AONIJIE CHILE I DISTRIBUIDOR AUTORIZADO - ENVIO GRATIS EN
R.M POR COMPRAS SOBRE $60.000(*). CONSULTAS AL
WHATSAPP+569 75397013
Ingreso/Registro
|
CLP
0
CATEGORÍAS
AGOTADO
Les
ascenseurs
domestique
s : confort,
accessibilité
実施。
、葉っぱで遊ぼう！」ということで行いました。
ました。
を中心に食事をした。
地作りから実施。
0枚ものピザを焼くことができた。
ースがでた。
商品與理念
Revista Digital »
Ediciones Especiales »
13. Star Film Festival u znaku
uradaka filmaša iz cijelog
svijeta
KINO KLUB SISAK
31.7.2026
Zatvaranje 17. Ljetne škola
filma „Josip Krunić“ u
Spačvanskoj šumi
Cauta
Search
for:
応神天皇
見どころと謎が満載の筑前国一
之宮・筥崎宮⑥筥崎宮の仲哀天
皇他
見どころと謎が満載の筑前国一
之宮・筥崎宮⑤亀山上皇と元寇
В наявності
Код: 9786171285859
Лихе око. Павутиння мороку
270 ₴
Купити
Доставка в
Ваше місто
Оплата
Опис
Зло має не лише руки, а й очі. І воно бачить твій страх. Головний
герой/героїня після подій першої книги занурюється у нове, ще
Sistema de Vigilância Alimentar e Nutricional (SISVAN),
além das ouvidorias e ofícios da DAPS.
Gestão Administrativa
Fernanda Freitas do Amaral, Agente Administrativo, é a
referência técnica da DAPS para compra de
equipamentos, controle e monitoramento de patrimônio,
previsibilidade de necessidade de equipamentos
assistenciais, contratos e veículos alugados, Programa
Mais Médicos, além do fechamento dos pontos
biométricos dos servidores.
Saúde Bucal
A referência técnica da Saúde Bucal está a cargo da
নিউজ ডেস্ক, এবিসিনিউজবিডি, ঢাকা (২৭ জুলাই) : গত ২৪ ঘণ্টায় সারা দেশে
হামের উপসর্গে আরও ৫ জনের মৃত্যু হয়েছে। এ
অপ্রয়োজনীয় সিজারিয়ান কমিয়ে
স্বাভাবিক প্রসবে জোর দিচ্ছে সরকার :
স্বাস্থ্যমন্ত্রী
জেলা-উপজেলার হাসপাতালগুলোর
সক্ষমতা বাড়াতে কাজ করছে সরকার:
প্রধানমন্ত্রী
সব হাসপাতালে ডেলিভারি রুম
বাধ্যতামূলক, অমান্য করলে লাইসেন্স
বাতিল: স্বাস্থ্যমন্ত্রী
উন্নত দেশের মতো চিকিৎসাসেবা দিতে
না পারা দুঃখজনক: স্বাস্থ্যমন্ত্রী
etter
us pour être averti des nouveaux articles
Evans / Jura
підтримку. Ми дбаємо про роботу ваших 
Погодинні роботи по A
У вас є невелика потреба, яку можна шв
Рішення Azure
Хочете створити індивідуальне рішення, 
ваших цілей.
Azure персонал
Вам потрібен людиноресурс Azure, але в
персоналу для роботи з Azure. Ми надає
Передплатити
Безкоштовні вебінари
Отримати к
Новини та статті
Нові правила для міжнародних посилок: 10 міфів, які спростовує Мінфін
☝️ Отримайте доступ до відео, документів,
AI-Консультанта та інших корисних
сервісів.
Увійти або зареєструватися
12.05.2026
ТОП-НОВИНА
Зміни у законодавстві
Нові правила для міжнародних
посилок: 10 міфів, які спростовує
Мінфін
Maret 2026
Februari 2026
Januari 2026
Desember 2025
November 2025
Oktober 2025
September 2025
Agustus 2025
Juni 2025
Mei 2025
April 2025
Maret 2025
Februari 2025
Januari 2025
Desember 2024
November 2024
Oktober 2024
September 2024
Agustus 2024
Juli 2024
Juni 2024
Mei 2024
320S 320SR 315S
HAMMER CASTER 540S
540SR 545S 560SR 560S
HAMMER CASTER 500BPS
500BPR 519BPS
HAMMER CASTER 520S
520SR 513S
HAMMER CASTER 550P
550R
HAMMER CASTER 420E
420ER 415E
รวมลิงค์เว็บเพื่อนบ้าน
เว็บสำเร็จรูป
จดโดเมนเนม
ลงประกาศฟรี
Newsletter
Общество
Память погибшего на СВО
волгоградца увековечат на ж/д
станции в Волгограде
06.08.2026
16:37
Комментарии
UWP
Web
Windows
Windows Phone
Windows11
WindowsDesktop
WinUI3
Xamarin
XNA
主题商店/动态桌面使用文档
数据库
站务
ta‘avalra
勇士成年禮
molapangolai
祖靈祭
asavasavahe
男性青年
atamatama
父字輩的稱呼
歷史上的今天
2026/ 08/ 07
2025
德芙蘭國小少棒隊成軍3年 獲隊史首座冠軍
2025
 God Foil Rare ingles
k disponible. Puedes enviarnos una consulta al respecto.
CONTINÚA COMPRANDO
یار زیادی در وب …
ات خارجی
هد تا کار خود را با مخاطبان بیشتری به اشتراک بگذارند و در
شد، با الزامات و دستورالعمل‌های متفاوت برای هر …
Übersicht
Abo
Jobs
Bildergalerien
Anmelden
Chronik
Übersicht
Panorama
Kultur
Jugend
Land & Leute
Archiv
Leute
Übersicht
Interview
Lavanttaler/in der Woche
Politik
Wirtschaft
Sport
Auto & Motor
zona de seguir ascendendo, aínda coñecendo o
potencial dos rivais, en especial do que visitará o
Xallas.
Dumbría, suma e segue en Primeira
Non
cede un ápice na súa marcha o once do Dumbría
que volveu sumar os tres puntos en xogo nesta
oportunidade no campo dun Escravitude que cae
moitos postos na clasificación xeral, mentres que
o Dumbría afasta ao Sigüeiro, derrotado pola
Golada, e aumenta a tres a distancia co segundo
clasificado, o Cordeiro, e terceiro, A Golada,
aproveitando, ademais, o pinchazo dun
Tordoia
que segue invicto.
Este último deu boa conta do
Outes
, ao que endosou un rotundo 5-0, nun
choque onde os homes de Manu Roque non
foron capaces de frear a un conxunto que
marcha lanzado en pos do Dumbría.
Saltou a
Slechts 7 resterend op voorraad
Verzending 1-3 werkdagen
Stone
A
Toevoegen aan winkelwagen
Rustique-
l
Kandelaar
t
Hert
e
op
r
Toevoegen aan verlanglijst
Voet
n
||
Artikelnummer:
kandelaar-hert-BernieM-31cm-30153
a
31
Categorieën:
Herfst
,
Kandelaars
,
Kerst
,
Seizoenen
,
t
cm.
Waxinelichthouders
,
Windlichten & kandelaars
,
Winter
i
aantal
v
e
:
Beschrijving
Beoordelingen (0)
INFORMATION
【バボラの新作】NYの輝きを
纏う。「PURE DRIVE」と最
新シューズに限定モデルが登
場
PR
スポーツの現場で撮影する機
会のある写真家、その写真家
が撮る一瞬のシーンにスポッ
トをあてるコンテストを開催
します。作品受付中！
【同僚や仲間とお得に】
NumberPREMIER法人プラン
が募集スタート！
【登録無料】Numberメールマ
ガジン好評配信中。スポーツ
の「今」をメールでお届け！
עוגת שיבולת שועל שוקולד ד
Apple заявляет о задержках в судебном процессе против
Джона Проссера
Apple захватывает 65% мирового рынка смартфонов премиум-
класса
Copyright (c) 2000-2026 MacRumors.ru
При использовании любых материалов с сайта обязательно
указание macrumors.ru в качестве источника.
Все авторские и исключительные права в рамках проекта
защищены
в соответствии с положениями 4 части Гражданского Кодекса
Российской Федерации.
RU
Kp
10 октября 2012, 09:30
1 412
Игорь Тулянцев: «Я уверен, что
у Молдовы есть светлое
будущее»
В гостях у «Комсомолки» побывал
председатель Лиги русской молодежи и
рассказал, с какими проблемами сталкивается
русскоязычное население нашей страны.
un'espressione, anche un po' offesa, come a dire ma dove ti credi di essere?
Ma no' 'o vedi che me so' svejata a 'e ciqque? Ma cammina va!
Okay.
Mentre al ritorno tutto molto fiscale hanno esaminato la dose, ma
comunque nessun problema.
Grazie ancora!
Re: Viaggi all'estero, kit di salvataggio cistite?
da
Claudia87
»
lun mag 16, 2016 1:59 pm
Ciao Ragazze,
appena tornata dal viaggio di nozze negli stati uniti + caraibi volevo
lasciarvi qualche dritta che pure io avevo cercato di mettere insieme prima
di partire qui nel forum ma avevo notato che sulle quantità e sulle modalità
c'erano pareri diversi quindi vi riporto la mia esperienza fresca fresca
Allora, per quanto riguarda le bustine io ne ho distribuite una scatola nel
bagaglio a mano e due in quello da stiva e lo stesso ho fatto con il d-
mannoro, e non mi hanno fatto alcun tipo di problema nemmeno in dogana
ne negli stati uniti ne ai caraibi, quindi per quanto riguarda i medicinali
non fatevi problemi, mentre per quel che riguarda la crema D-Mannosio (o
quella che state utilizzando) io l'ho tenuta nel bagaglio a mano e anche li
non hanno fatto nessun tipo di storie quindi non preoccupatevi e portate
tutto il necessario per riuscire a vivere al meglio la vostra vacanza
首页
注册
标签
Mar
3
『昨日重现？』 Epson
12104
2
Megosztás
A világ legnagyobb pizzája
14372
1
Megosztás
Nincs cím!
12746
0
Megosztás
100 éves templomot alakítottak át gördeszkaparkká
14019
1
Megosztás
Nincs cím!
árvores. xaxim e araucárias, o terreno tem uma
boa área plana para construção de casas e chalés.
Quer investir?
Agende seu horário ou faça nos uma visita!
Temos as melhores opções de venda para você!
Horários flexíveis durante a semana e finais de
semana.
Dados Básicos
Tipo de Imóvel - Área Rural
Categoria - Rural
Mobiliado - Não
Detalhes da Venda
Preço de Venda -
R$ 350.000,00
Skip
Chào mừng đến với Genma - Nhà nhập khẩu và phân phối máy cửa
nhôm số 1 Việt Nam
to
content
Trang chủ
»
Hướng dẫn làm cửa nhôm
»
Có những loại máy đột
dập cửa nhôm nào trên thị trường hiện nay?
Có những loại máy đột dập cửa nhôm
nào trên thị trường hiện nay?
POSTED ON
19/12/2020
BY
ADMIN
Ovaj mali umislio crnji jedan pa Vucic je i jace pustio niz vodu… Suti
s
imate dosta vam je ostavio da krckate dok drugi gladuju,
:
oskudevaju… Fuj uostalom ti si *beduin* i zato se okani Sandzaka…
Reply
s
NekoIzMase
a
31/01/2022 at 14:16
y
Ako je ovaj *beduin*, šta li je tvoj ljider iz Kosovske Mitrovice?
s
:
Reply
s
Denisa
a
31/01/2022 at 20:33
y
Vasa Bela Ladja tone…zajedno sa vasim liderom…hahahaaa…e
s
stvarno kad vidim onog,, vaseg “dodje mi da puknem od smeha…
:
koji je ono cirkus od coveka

· · · · ·

◆ **ABOUT THIS TASK**
Copy the listing from its first line through the line containing "0枚ものピザを焼くことができた。", swapping "AGOTADO" for "DISPONIBLE" and changing nothing else.

◆ **EXERCISE RESPONSE**
AONIJIE CHILE I DISTRIBUIDOR AUTORIZADO - ENVIO GRATIS EN
R.M POR COMPRAS SOBRE $60.000(*). CONSULTAS AL
WHATSAPP+569 75397013
Ingreso/Registro
|
CLP
0
CATEGORÍAS
DISPONIBLE
Les
ascenseurs
domestique
s : confort,
accessibilité
実施。
、葉っぱで遊ぼう！」ということで行いました。
ました。
を中心に食事をした。
地作りから実施。
0枚ものピザを焼くことができた。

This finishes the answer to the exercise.